LO QUE HARÁ:
- 1) Enumere cada medida de la carrocería del Audi Q9 que recoge el fragmento sobre este SUV, acompañada de su valor.
- 2) Devuelva tal cual el pasaje del fragmento sobre el Audi Q9 que comienza en las palabras "Siete plazas de" y termina después de "de seis plazas.".

Los alemanes decidieron que el Q7 ya no bastaba. Audi ha presentado el Q9 — y en precio, su nuevo buque insignia se sitúa casi exactamente al nivel del BMW X7 xDrive40d diesel: 108.400 € frente a 108.500 €. La diferencia es de cien euros, pero la carrocería del Audi resulta bastante más imponente.
En su comunicado oficial, Audi llama al Q9 su primer SUV de gran tamaño — y no son palabras vacías. La longitud llega a 5.310 mm, el ancho a 2.210 mm con retrovisores, la altura a 1.810 mm y la distancia entre ejes a 3.140 mm. El nuevo buque insignia no solo es más largo que el BMW X7 — lo supera por 129 mm completos, y aventaja al Mercedes-Benz GLS por 93 mm.
Siete plazas de serie, sin coste adicional, informa SPEEDME. Los tres asientos de la segunda fila cuentan con anclajes Isofix, y el exterior se desliza e inclina eléctricamente — no hace falta retirar una silla infantil instalada. Con coste extra, el banco se sustituye por dos asientos individuales, convirtiendo al Q9 en un vehículo de seis plazas.
Bajo el capó, al lanzamiento, solo hay diesel: un V6 de tres litros con 299 CV y 630 Nm de par. Lo acompañan un sistema MHEV plus de 48 voltios, un compresor eléctrico, una automática de ocho velocidades y la tracción total quattro de serie. El consumo declarado se sitúa entre 7,4 y 8,0 l/100 km. Varios mercados europeos recibirán también una versión menos potente, de 245 CV y 500 Nm.

Registros de datos:

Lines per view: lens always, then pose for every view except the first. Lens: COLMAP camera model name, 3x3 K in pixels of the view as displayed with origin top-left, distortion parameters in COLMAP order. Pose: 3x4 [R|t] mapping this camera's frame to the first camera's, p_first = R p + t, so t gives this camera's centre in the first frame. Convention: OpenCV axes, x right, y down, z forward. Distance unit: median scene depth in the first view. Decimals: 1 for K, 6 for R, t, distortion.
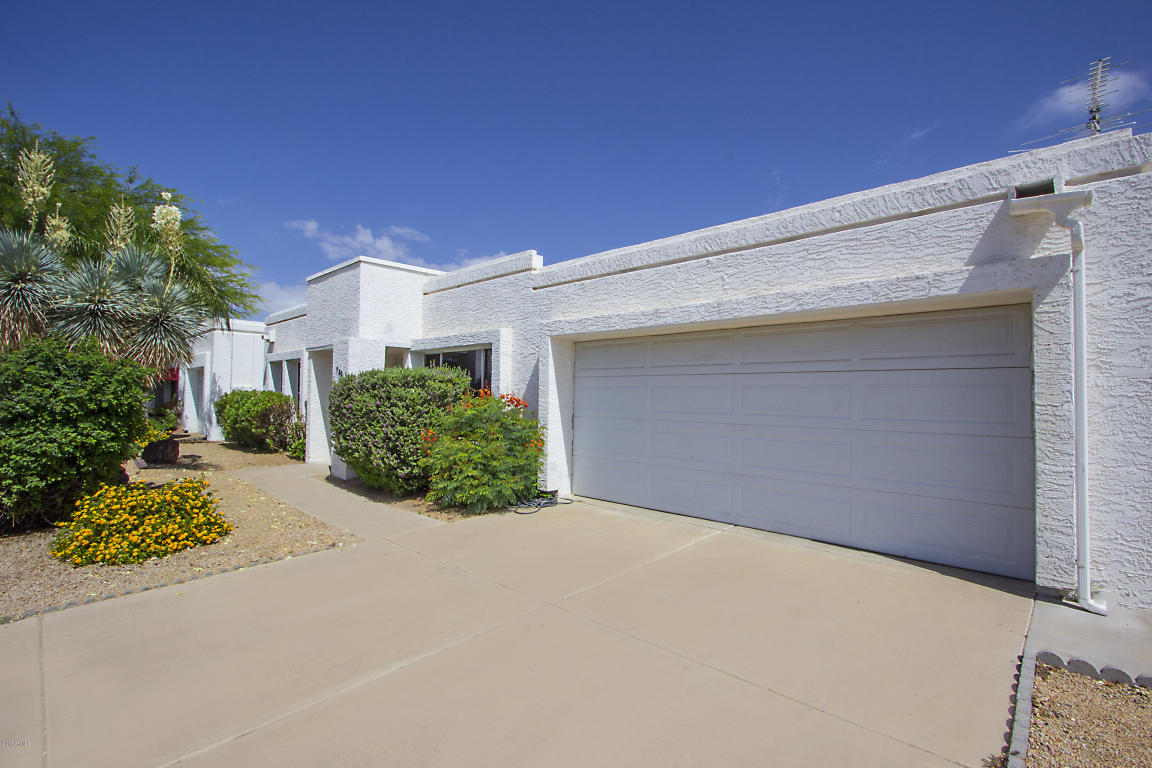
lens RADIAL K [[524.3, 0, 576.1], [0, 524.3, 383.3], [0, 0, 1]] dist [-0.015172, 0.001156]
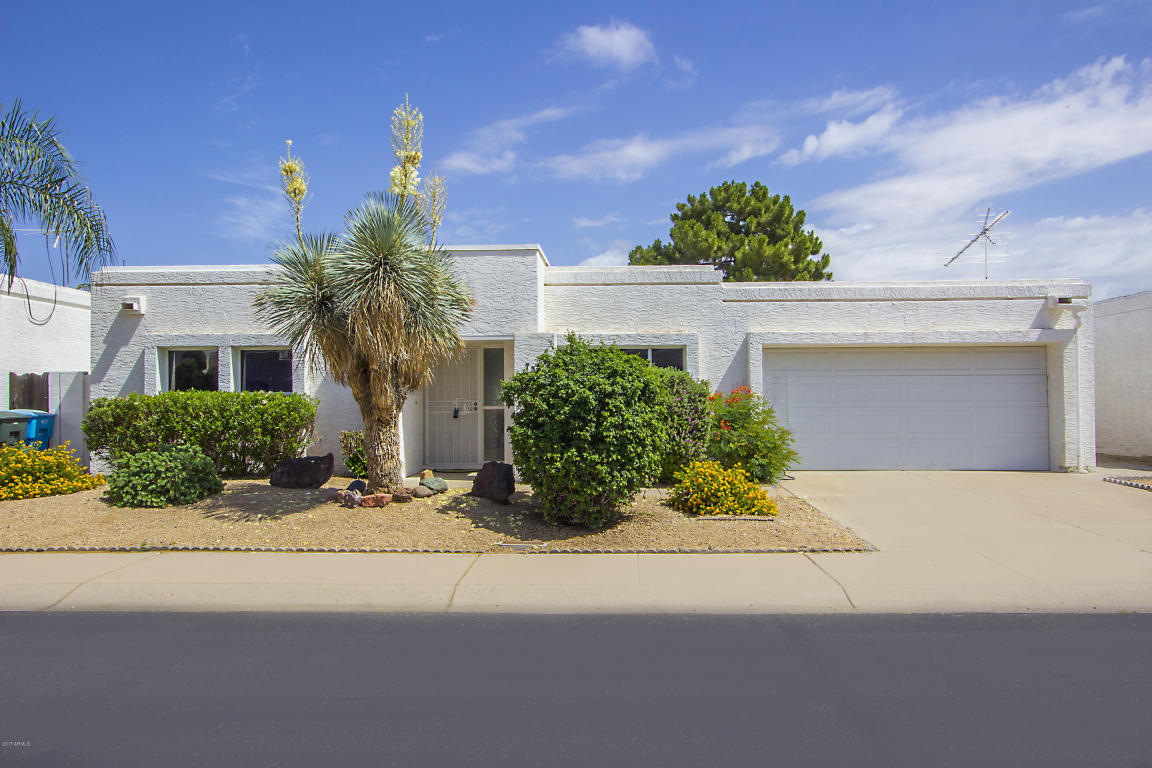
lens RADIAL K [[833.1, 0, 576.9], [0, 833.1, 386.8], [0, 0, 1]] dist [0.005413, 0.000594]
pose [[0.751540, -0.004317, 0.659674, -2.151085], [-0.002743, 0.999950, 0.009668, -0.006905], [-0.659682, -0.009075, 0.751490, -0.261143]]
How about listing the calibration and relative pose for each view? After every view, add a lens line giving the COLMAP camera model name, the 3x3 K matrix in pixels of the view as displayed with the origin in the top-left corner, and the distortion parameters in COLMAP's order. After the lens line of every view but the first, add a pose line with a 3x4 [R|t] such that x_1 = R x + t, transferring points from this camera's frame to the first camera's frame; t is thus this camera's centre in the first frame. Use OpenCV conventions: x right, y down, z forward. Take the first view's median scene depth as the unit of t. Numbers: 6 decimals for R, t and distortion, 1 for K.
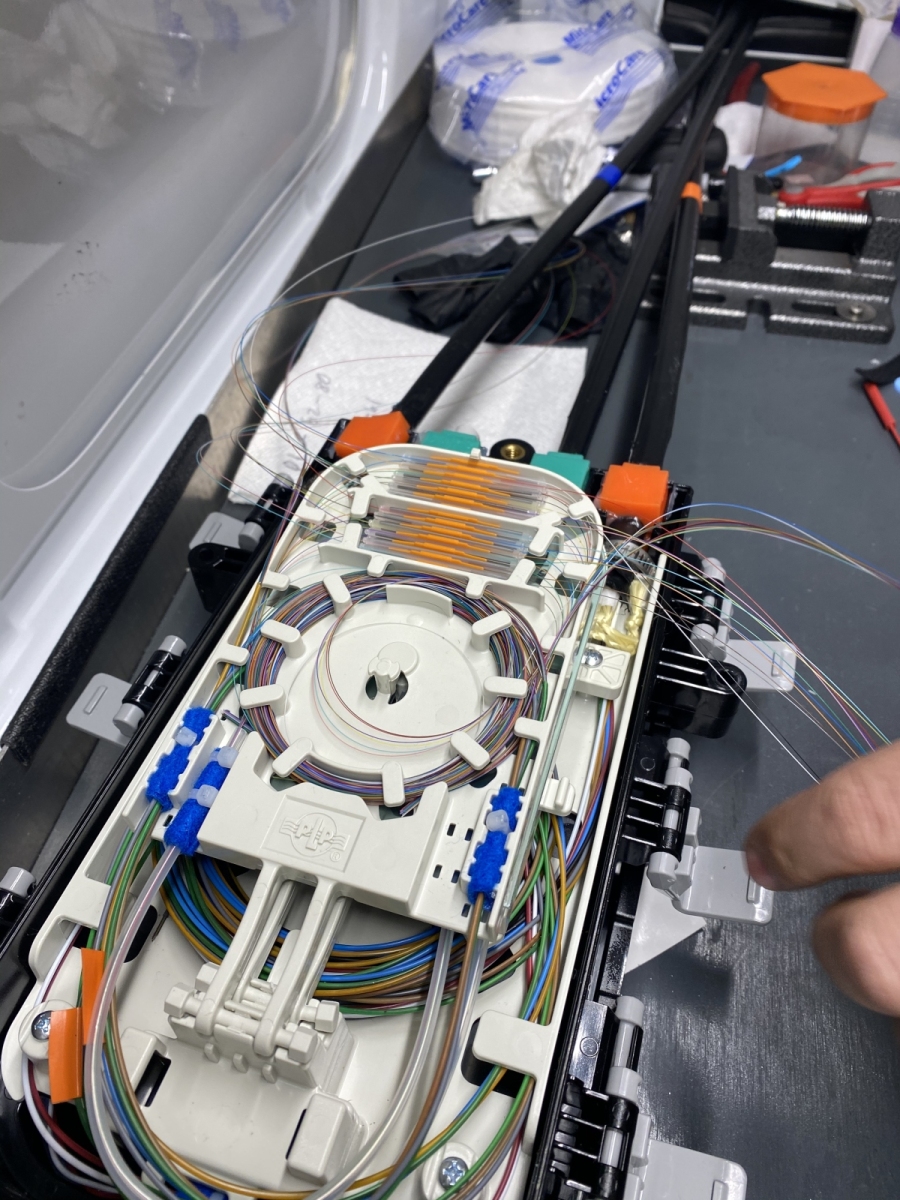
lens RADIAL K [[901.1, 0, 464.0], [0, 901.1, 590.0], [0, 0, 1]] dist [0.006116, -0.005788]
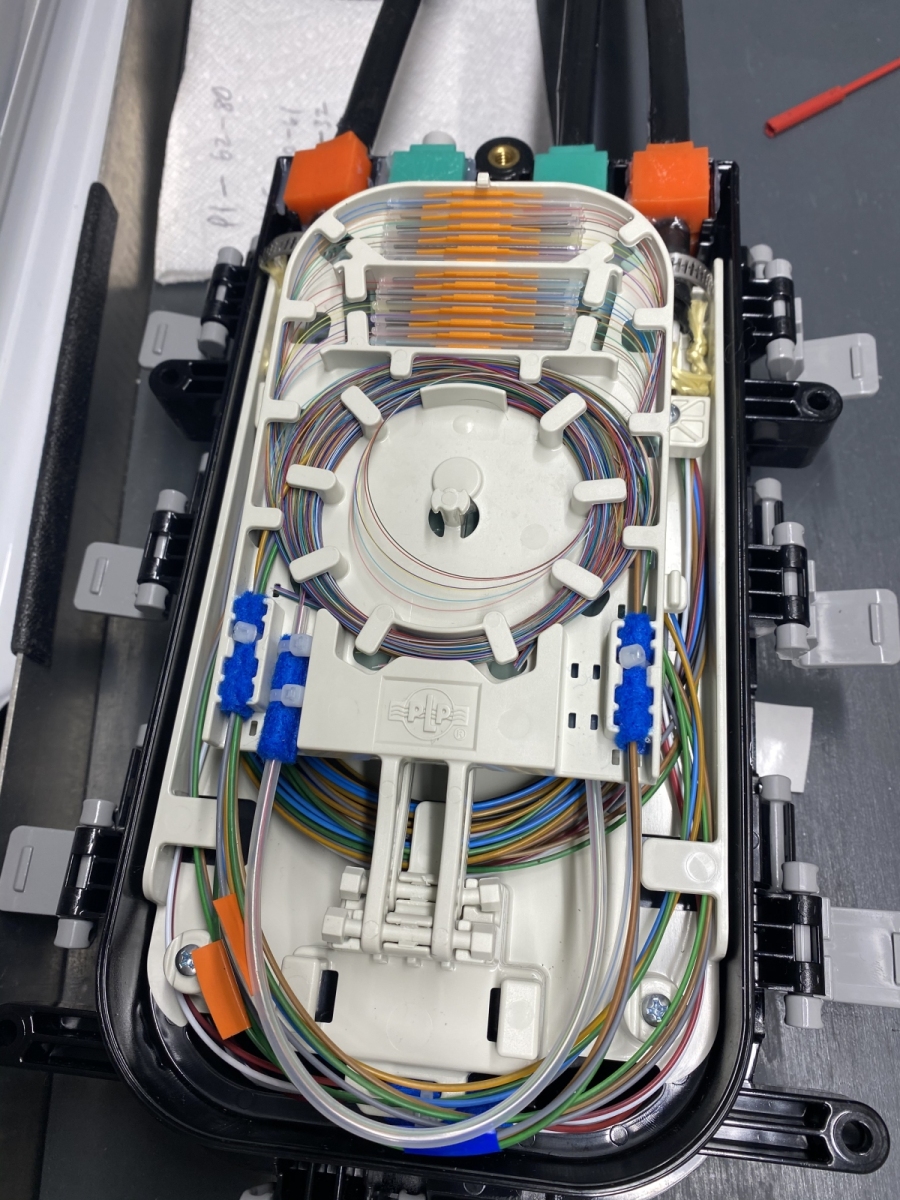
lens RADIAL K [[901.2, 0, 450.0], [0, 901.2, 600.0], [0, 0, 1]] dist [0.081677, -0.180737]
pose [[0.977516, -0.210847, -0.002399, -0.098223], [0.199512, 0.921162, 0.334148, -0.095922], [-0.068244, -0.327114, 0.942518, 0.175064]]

RESPUESTAS:
- 1)
- Longitud: 5.310 mm
- Ancho: 2.210 mm con retrovisores
- Altura: 1.810 mm
- Distancia entre ejes: 3.140 mm

- 2)
Siete plazas de serie, sin coste adicional, informa SPEEDME. Los tres asientos de la segunda fila cuentan con anclajes Isofix, y el exterior se desliza e inclina eléctricamente — no hace falta retirar una silla infantil instalada. Con coste extra, el banco se sustituye por dos asientos individuales, convirtiendo al Q9 en un vehículo de seis plazas.